L’étude par questionnaire soutient davantage l’observation en laboratoire sur le taux de résistance élevé montré par E. coli et Enterococcus spp. Il a été observé que les antibiotiques sont largement utilisés dans le traitement des animaux et des humains. Indépendamment de la non-utilisation de médicaments vétérinaires chez les crépuscules, le système de gestion extensive de l’élimination les expose à l’environnement avec des résidus d’antibiotiques et d’autres bactéries provenant d’animaux et d’humains qui ont pris des antibiotiques.
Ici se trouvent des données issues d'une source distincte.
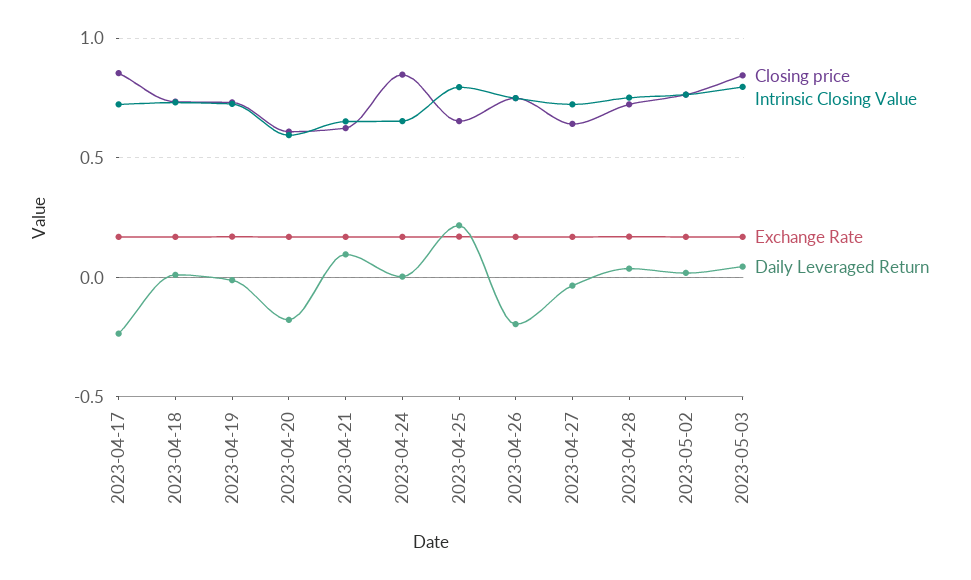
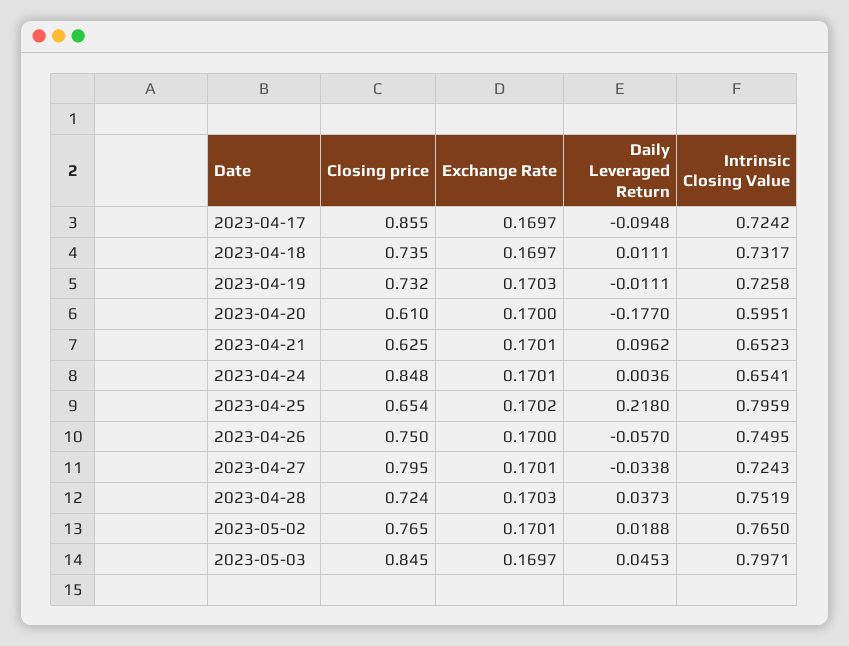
  {
    "Closing price": {
      "2023-04-17": 0.855,
      "2023-04-18": 0.735,
      "2023-04-19": 0.732,
      "2023-04-20": 0.61,
      "2023-04-21": 0.625,
      "2023-04-24": 0.848,
      "2023-04-25": 0.654,
      "2023-04-26": 0.75,
-     "2023-04-27": 0.65,
+     "2023-04-27": 0.795,
      "2023-04-28": 0.724,
      "2023-05-02": 0.765,
      "2023-05-03": 0.845
    },
    "Intrinsic Closing Value": {
      "2023-04-17": 0.7242,
      "2023-04-18": 0.7317,
      "2023-04-19": 0.7258,
      "2023-04-20": 0.5951,
      "2023-04-21": 0.6523,
      "2023-04-24": 0.6541,
      "2023-04-25": 0.7959,
      "2023-04-26": 0.7495,
      "2023-04-27": 0.7243,
      "2023-04-28": 0.7519,
      "2023-05-02": 0.765,
      "2023-05-03": 0.7971
    },
    "Exchange Rate": {
      "2023-04-17": 0.1697,
      "2023-04-18": 0.1697,
      "2023-04-19": 0.1703,
      "2023-04-20": 0.17,
      "2023-04-21": 0.1701,
      "2023-04-24": 0.1701,
      "2023-04-25": 0.1702,
      "2023-04-26": 0.17,
      "2023-04-27": 0.1701,
      "2023-04-28": 0.1703,
      "2023-05-02": 0.1701,
      "2023-05-03": 0.1697
    },
    "Daily Leveraged Return": {
-     "2023-04-17": -0.25,
+     "2023-04-17": -0.0948,
      "2023-04-18": 0.0111,
      "2023-04-19": -0.0111,
      "2023-04-20": -0.177,
      "2023-04-21": 0.0962,
      "2023-04-24": 0.0036,
      "2023-04-25": 0.218,
-     "2023-04-26": -0.2,
+     "2023-04-26": -0.057,
      "2023-04-27": -0.0338,
      "2023-04-28": 0.0373,
      "2023-05-02": 0.0188,
      "2023-05-03": 0.0453
    }
  }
Cette constatation est confirmée par le fait que les résistances observées concernaient des antibiotiques couramment utilisés chez les humains et les animaux (tableau 2). Les bactéries résistantes ont été isolées à partir de diverses sources, notamment les rejets d’eaux usées et l’environnement. Les restes de médicaments et les récipients ont été jetés au hasard dans les foyers environnants, ce qui peut exposer les canards aux antibiotiques. Par conséquent, le système de gestion intensive des canards peut aider à minimiser l’exposition inutile des oiseaux aux résidus d’antibiotiques.

Conclusion

Généralement, la résistance aux antibiotiques montrée par E. coli et Enterococcus spp. dans cette étude était élevée. Cela montre le rôle joué par le bétail et les poulets qui sont constamment sous antibiotiques comme sources primaires potentielles de gènes de résistance aux antibiotiques pour les bactéries isolées des canards. L’isolement d’E. coli et d’Enterococcus spp. multi-résistants aux antibiotiques chez les canards servent de porteurs potentiels de souches résistantes aux antibiotiques pour les humains et posent un grave problème pour la santé publique.

Limitations

Cette étude n’a utilisé que 100 échantillons de canards collectés dans la municipalité de Morogoro, ce qui limite la généralisation des résultats à utiliser comme représentatifs sur l’état de la résistance aux antimicrobiens avec E. coli et Enterococcus spp. chez les canards en Tanzanie. De plus, le nombre d’antibiotiques testés était faible. Les tests de sensibilité aux antibiotiques des bactéries utilisant la méthode de diffusion sur disque peuvent être inférieurs aux méthodes de microdilution en bouillon. De plus, l’étude n’a pas déterminé les génotypes de résistance chez E. coli et Enterococcus spp. qui étaient résistants à différents types d’antibiotiques. Néanmoins, la présence d’autres animaux sur le site où l’échantillonnage des canards a été effectué agit comme des facteurs de confusion sur les taux de résistance observés dans les isolats bactériens des canards.